[Madame Bovary by Gustave Flaubert]@TWC D-Link book
Madame Bovary

CHAPTER Two
16/18

And then the widow was thin; she had long teeth; wore in all weathers a little black shawl, the edge of which hung down between her shoulder-blades; her bony figure was sheathed in her clothes as if they were a scabbard; they were too short, and displayed her ankles with the laces of her large boots crossed over grey stockings.
Charles's mother came to see them from time to time, but after a few days the daughter-in-law seemed to put her own edge on her, and then, like two knives, they scarified him with their reflections and observations.

It was wrong of him to eat so much.
Why did he always offer a glass of something to everyone who came?
What obstinacy not to wear flannels! In the spring it came about that a notary at Ingouville, the holder of the widow Dubuc's property, one fine day went off, taking with him all the money in his office.

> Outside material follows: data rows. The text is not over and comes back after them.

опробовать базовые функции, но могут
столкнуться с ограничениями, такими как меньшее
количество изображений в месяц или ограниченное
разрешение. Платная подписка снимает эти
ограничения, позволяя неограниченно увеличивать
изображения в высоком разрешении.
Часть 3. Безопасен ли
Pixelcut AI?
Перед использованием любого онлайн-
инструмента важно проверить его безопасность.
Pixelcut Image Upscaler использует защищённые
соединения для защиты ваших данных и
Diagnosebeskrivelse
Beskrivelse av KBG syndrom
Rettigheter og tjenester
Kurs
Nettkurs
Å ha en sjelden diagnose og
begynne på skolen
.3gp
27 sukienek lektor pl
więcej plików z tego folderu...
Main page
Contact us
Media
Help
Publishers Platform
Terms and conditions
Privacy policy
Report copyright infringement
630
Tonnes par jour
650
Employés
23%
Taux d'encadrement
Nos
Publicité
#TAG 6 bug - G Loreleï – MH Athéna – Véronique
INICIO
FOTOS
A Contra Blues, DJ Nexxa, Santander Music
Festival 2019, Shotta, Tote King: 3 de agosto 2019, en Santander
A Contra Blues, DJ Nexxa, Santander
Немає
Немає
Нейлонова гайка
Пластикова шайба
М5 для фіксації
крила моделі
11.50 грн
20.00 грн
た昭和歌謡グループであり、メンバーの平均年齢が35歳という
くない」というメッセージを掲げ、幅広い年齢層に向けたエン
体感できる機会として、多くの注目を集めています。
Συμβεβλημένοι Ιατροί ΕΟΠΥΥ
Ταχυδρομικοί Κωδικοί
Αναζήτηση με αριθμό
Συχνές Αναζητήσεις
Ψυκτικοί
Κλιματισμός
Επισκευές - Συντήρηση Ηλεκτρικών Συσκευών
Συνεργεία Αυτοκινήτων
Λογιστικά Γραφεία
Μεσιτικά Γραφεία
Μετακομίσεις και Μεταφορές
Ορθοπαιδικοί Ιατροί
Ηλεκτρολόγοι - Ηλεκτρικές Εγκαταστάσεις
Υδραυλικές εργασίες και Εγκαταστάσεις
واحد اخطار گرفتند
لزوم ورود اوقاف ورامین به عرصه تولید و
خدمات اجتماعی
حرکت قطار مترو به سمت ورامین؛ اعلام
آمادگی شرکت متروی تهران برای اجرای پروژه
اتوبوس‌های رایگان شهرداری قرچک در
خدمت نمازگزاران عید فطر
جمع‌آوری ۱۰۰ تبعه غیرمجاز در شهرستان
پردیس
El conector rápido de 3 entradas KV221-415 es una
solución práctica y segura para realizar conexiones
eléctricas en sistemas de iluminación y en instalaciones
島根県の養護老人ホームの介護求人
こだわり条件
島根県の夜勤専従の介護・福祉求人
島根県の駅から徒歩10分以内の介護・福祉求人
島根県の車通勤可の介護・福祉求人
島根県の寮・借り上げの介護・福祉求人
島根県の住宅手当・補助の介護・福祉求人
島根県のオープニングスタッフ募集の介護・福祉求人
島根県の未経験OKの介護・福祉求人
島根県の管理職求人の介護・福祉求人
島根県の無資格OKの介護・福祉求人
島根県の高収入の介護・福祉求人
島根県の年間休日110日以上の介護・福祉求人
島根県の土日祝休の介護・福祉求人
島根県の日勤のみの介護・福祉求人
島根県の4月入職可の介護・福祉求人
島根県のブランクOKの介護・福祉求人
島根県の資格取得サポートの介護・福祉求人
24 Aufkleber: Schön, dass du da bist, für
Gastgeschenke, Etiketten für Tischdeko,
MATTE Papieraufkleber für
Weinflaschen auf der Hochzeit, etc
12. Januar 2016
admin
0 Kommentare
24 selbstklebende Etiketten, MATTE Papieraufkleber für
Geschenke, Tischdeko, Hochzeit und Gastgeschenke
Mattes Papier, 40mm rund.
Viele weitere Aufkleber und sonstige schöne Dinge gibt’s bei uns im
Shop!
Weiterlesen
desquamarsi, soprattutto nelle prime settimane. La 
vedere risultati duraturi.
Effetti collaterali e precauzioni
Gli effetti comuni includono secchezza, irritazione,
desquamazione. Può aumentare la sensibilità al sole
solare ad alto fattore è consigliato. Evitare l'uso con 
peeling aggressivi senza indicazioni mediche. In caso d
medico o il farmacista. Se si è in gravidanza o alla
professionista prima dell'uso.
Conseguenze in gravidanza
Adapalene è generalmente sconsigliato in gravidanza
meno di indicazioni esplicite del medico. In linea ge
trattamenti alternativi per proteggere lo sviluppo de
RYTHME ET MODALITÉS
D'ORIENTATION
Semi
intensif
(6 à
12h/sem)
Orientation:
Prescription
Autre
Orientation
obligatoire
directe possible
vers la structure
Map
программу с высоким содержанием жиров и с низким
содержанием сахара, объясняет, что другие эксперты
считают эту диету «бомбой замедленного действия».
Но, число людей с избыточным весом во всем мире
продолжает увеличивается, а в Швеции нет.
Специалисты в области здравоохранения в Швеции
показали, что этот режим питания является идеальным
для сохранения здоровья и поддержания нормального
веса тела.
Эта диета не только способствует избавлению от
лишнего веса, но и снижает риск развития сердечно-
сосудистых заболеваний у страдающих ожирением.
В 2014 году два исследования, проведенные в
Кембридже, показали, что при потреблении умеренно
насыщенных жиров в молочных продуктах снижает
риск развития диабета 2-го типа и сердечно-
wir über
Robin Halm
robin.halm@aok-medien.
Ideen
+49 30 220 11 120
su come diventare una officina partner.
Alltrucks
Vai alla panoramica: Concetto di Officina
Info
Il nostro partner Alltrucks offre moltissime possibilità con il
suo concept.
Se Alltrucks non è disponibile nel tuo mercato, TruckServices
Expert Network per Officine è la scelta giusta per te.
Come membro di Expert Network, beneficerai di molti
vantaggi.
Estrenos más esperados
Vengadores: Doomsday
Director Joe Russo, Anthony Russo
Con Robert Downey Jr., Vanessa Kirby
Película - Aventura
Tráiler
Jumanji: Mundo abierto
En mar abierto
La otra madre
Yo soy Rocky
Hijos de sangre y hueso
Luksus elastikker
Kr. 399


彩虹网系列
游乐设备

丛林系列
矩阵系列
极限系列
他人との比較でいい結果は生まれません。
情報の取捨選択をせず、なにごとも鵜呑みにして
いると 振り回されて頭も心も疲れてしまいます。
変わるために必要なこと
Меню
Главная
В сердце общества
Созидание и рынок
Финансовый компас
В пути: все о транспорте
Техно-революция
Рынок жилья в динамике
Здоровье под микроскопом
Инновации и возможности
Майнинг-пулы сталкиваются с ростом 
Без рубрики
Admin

Heloise, it is true, still possessed, besides a share in a boat valued at six thousand francs, her house in the Rue St.Francois; and yet, with all this fortune that had been so trumpeted abroad, nothing, excepting perhaps a little furniture and a few clothes, had appeared in the household.

The matter had to be gone into.

The house at Dieppe was found to be eaten up with mortgages to its foundations; what she had placed with the notary God only knew, and her share in the boat did not exceed one thousand crowns.